Bayes theorem with unknown model

Question

I have a book on applied statistics that uses a result I don't understand. The example in the book begins with Bayes' theorem applied to hypothesis $H$ and data $D$:

$$P(H|D) = \frac{P(D|H) P(H)}{P(D|\neg H) P(\neg H) + P(D|H) P(H)} \tag{1}$$

In the example it is given that $P(H) = P(\neg H) = 0.5$. This simplifies the equation for $P(H|D)$ since $P(H)$ and $P(\neg H)$ cancel:

$$P(H|D) = \frac{P(D|H)}{P(D|\neg H) + P(D|H)} \tag{2}$$

It is also given that we do not have a model for $P(D|H)$ so we are to assume that each value of $P(D|H)$ is equally likely (i.e., "the unknown value for $P(D|H)$ is uniformly distributed over the interval $[0,1]$").

Given the uniform distribution of $P(D|H)$, the following equation for $P(H|D)$ is stated:

$$P(H|D) = 1-P(D|\neg H) * ln(\frac{1 + P(D|\neg H)}{P(D|\neg H)}) \tag{3}$$

In the example, $P(D|\neg H)$ is known so equation $(3)$ can be used to solve for $P(H|D)$).

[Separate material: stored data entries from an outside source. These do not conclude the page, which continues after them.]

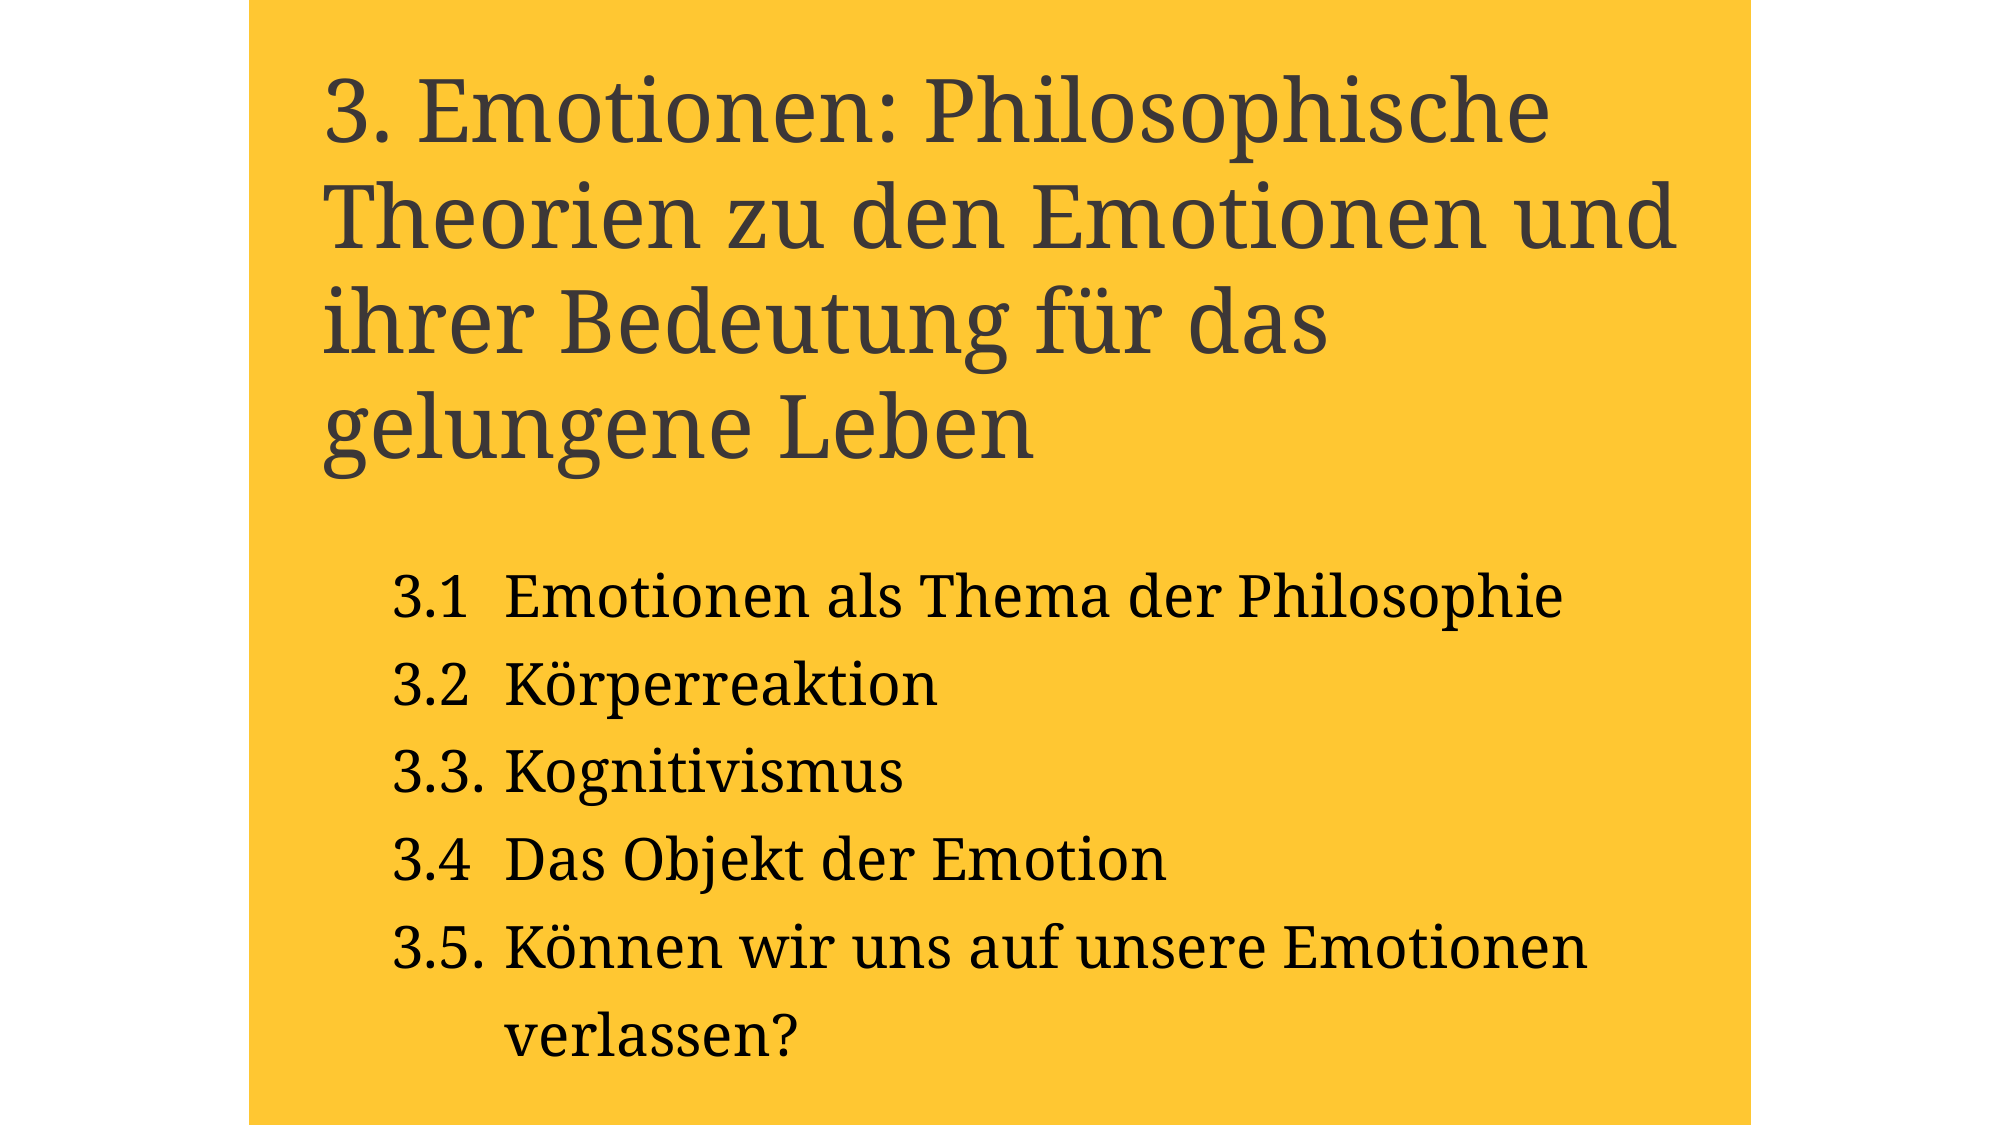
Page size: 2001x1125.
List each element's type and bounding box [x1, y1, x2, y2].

picture [249, 0, 1751, 1125]
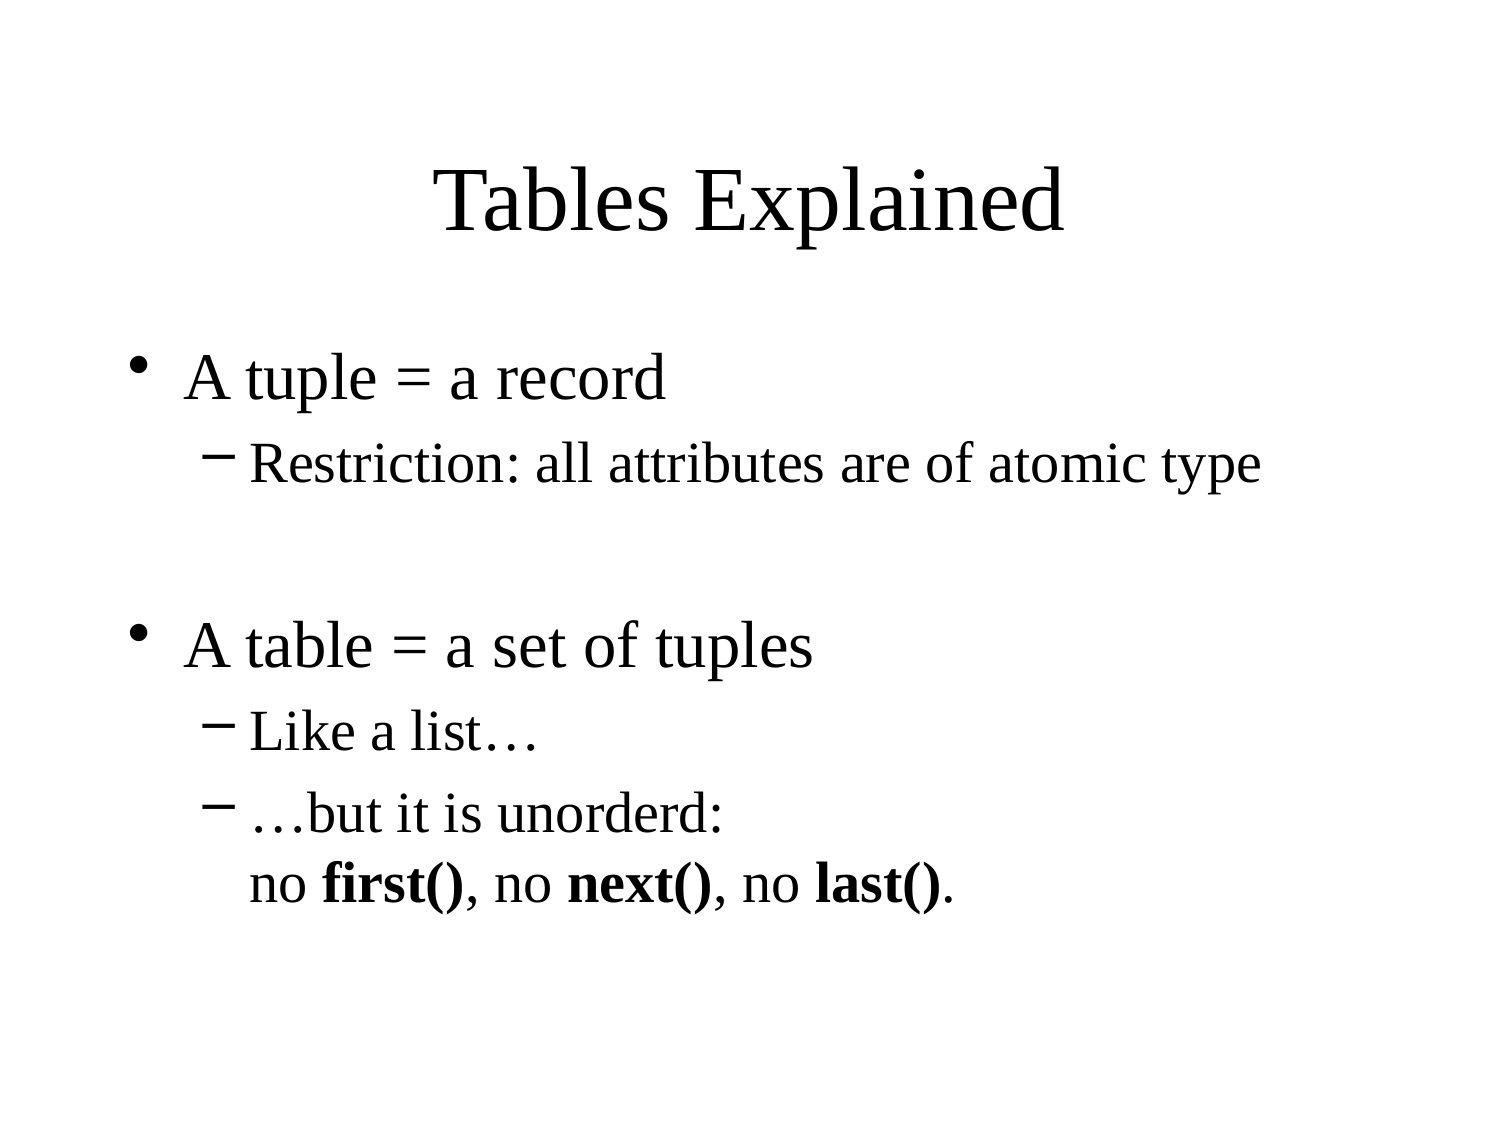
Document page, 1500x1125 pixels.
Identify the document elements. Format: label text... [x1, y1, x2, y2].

title Tables Explained [112, 99, 1388, 288]
list A tuple = a record Restriction: all attributes are of atomic type A table = a set of tuples Like a list… …but it is unorderd: no first(), no next(), no last(). [112, 324, 1388, 1001]
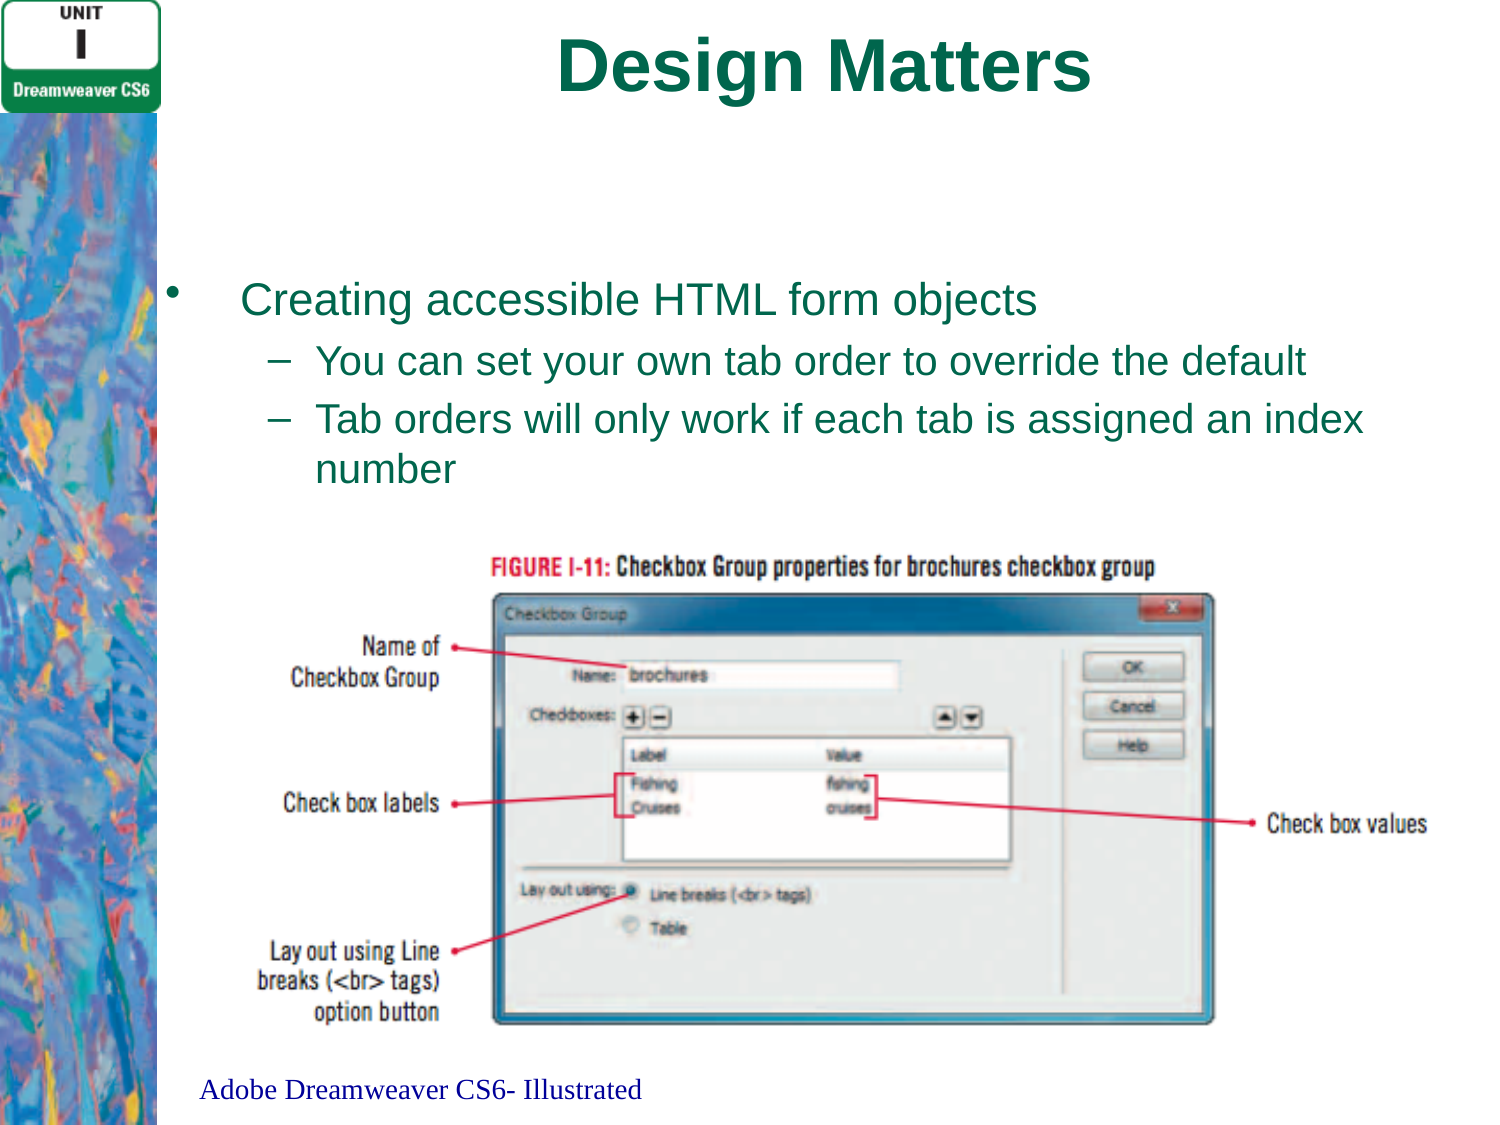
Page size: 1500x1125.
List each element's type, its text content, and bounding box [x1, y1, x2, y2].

title Design Matters [148, 0, 1500, 125]
footer Adobe Dreamweaver CS6- Illustrated [183, 1064, 1147, 1125]
list Creating accessible HTML form objects You can set your own tab order to override the default Tab orders will only work if each tab is assigned an index number [149, 262, 1500, 1051]
picture [0, 0, 157, 1125]
picture [187, 512, 1474, 1059]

This concludes the book's example.

However, I do not understand the justification for going from equation $(2)$ to $(3)$. Can anyone enlighten me as to how assuming $P(D|H)$ is uniformly distributed over $[0,1]$ allows for result $(3)$?

Answer 1

I figured it out.

Since $P(D|H)$ is uniformly distributed over $[0,1]$, you can calculate $P(H|D)$ by taking the integral from $0$ to $1$:

(for ease of reading, I substitute $x = P(D|\neg H)$ and $y = P(D|H)$)

\begin{align} P(H|D) & = \int_0^1 \frac{y}{x+y} dy \\ & = [y - x \cdot \ln(y+x)] \Big|_{y=0}^{y=1} \\ & = 1 - x \cdot \ln(1 + x) + x \cdot \ln x \\ & = 1 - x \cdot \big( \ln(1+x) - \ln x \big) \\ & = 1 - x \cdot \ln \frac{1+x}{x} \end{align}

Replace $x = P(D|\neg H)$ and you have result $(3)$ in my question above:

$$P(H|D) = 1 - P(D|\neg H) \cdot \ln(\frac{1+P(D|\neg H)}{P(D|\neg H)})$$

I hope this helps someone else.